Evocative, erudite tale from, yes, an orientalist!

Those lucky enough to have read Tim Mackintosh-Smith (or "Ahmad Kandash," according to some of his native Arab neighbors) on his adopted land of Yemen (I wish the American press had kept the British subtitle "Travels in Dictionary Land") will find the same strengths in this account.

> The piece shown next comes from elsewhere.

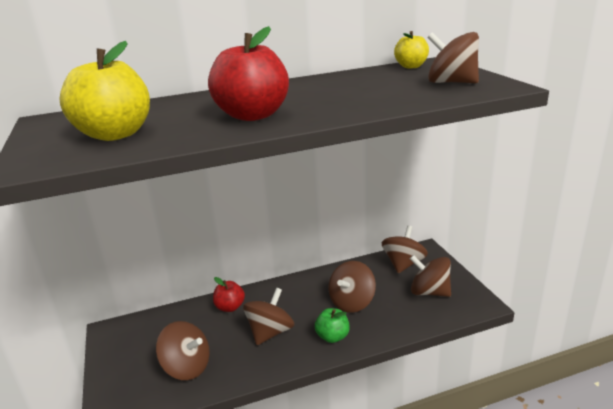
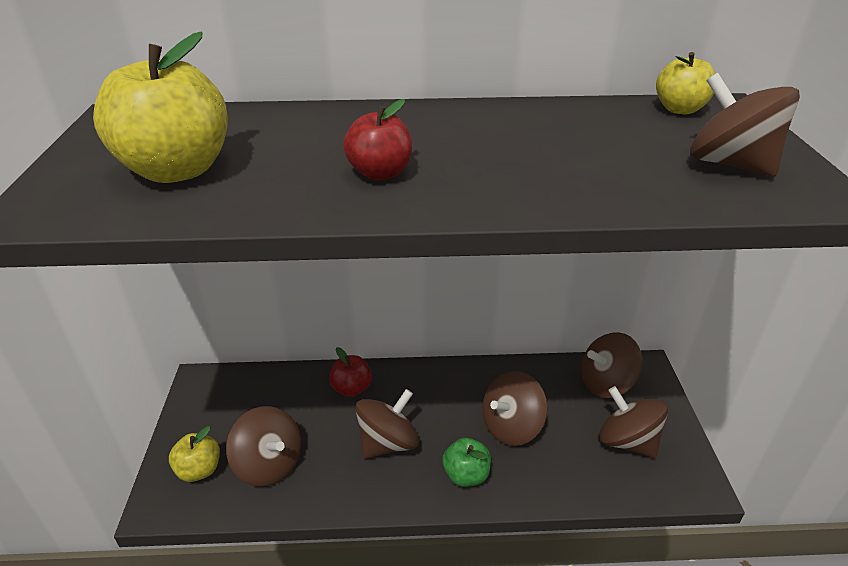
camera: 15 degrees right, 10 degrees up
(133, 384) = (199, 470): none -> yellow apple
(253, 115) = (380, 173): red apple -> red apple, size x0.56
(403, 264) = (606, 383): brown spinning top -> brown spinning top turned 150 degrees counterclockwise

Outside of, say, an Omani snack of dried shark and Scotch or a jeep bounce, the report from the hinterlands is driven more by insight than ignition. In the manner of many such travellers' tales from more leisurely pens and patient eyes, not much happens in the way of thrills; a subtler, refined retelling of IB's adventure through his own retracing gives a filtered, reflective sheen to the book.I sense throughout an unease with his "masahi," or Christian status--with many he meets understandably amazed at his command of Arabic, Tim's constantly finding himself almost apologetic for his "infidel" status. I wonder if ensuing books (long life to the author so he can tell his journey's sequel--even if he's the same age as me--not that old!) will unfold not only the geographic and personal encounters he tells so well, but his own spiritual struggles. Foreshadowed perhaps in the transcendent dervish dance he witnesses. Anyone who can gracefully cite the apropos Edward Lear allusion, the culinary reference (some of which escaped me due to my parochial palate), or learned medieval reference and still keep a travelogue dynamic and unassumingly witty while avoiding cliche or pandering is an accomplished scholar and a skilled word-smith. His range of knowledge enters at the right moment, and then recedes; he largely does not show off what he knows. Instead, he sprinkles it into the text to flavor the immediate image or conversation he's narrating to us. Not an easy feat. But the world he enters can never be entirely plumbed by a Westerner; skilled as he may be, this author knows the power of the unresolved detail. I have no idea how he makes a living, what he does exactly in Yemen, the depth of his Christianity, or his sexual preferences! (Despite his Crimean guide Nina.) This rendering, skillfully, shifts the focus on and off the first-person narrator. Conjuring up the aura of differance, as the French critics opine, endures and makes his encounters memorable. For instance, I wonder if Habibah's "tambul promoting, er, cohabitation" [p. 238] worked? His "research assistant" never seems to have reported back, or else Tim proves once again how mystery trumps the mundane.